▸ THINGS TO DO
**1)** Repeat everything in the post about Ed Sorel's piece on Jules Feiffer from "Tuesday, April 04, 2023" down to "for The Atlantic.".
**2)** Answer these questions from the post about Ed Sorel's piece on Jules Feiffer:
(a) In which publication did Sorel's piece appear?
(b) For how many years did Jules's cartoon strip appear in The Village Voice?
(c) What is the title of the Oscar-winning animated film?

▸ TEXT SECTION
★ ★ ★ ★ ★ ★ ★
Tuesday, April 04, 2023

Ed Sorel writes about "My Friend Jules Feiffer"




Ed Sorel writes about "My Friend Jules Feiffer - An afternoon with one of the greatest political cartoonists of the past century" for The Atlantic.


"'In a way, I owe the career I’ve had as a caricaturist to Jules,' Edward Sorel writes. 'His work as a cartoonist, a novelist, a playwright, and a creator of children’s books over the past 70 years inspired me to attempt things I never would have without his example.”'

"'It’s difficult for a generation younger than mine to realize how important Jules’s drawings were to so many of us in America in the 1950s and ’60s,' Sorel writes. There were some great cartoonists, but not so much when it came to the kind of sophisticated social and political commentary we now take for granted. The era of 'Doonesbury' and 'The Simpsons,' which Jules helped make possible, had yet to come. 'Newspaper cartoons didn’t really focus on relationships, therapy, conformity, self-doubt, or the latest fads in lifestyle and literature.'

Despite his dizzying array of creative undertakings—his critical history 'The Great Comic Book Heroes'; his illustrations for 'The Phantom Tollbooth'; and the Oscar-winning animated film 'Munro,' about a little boy who is drafted into the Army—Jules never missed a deadline in the 41 years that his cartoon strip appeared in 'The Village Voice.' 'Most of the time, I felt I held my own against Jules’s sequential drawings, but not when it came to the war in Vietnam. On that subject, Jules couldn’t be touched,' Sorel writes."


Sorel reflects on the life and career of his friend, and contemplates how he will be remembered.
★ ★ ★ ★ ★ ★ ★
▸ DATA UNDER STUDY

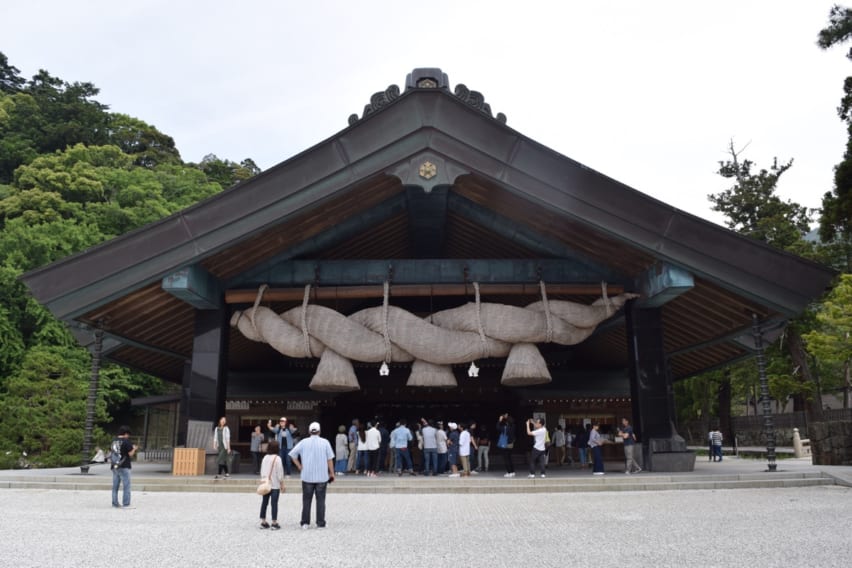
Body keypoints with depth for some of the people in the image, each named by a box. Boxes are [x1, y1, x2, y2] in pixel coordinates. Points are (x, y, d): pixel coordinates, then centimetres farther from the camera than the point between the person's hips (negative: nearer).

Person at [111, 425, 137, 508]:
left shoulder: (114, 441, 8)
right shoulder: (126, 441, -11)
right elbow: (131, 454, -11)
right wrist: (134, 448, 9)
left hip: (114, 466, 7)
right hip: (124, 467, -7)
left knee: (115, 486, 12)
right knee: (126, 486, -1)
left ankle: (115, 503, 16)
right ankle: (126, 504, -2)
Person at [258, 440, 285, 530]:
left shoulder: (265, 458, 3)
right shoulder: (277, 458, -13)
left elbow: (262, 471, 8)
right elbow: (280, 472, -11)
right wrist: (282, 483, -2)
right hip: (275, 485, -5)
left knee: (264, 502, 11)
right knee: (274, 503, -2)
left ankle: (263, 522, 16)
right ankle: (274, 523, -1)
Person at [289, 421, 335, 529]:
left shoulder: (304, 442, -1)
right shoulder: (325, 442, -3)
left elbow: (292, 454, -4)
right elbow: (330, 459, -3)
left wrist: (299, 466, 2)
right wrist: (332, 473, 5)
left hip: (307, 476, 1)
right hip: (322, 476, 0)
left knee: (307, 500, 10)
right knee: (320, 500, 6)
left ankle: (305, 522, 12)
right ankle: (321, 523, 8)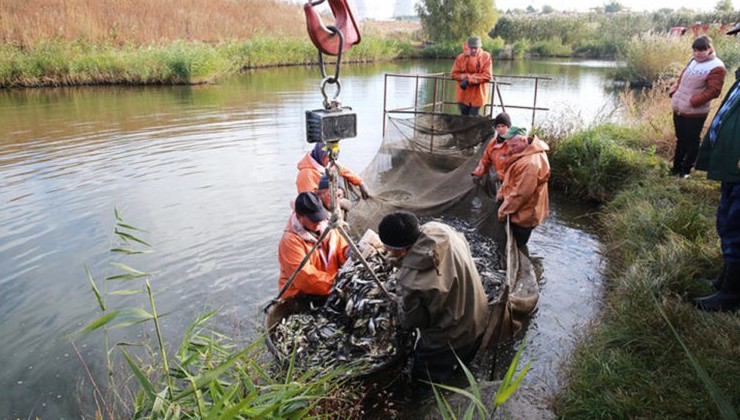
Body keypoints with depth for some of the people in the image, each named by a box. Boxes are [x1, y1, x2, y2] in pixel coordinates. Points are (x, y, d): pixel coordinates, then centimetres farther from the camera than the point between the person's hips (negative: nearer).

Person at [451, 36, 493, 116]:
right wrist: (465, 77, -17)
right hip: (463, 94, 2)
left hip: (477, 95, -2)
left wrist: (469, 79, -20)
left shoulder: (486, 57, -8)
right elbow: (454, 73, 0)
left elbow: (487, 75, -14)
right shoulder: (461, 57, -3)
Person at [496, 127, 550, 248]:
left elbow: (521, 193, -28)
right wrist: (501, 194, 13)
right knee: (516, 245, 23)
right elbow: (510, 179, 16)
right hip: (521, 212, 10)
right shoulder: (524, 154, 3)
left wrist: (504, 210, -17)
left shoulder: (530, 163, -31)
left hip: (523, 215, -10)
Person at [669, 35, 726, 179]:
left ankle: (686, 170, 18)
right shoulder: (693, 60, 9)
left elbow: (713, 91, -18)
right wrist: (673, 92, 5)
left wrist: (692, 101, -23)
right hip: (678, 109, 7)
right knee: (680, 139, 18)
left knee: (691, 141, 6)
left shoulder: (716, 67, -13)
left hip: (694, 112, -7)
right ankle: (676, 167, 30)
★ ★ ★ ★ ★ ★ ★
▸ OUTPUTS FOR THE TASKS
**1)**
Tuesday, April 04, 2023

Ed Sorel writes about "My Friend Jules Feiffer"




Ed Sorel writes about "My Friend Jules Feiffer - An afternoon with one of the greatest political cartoonists of the past century" for The Atlantic.

**2)**
(a) The Atlantic
(b) 41 years
(c) Munro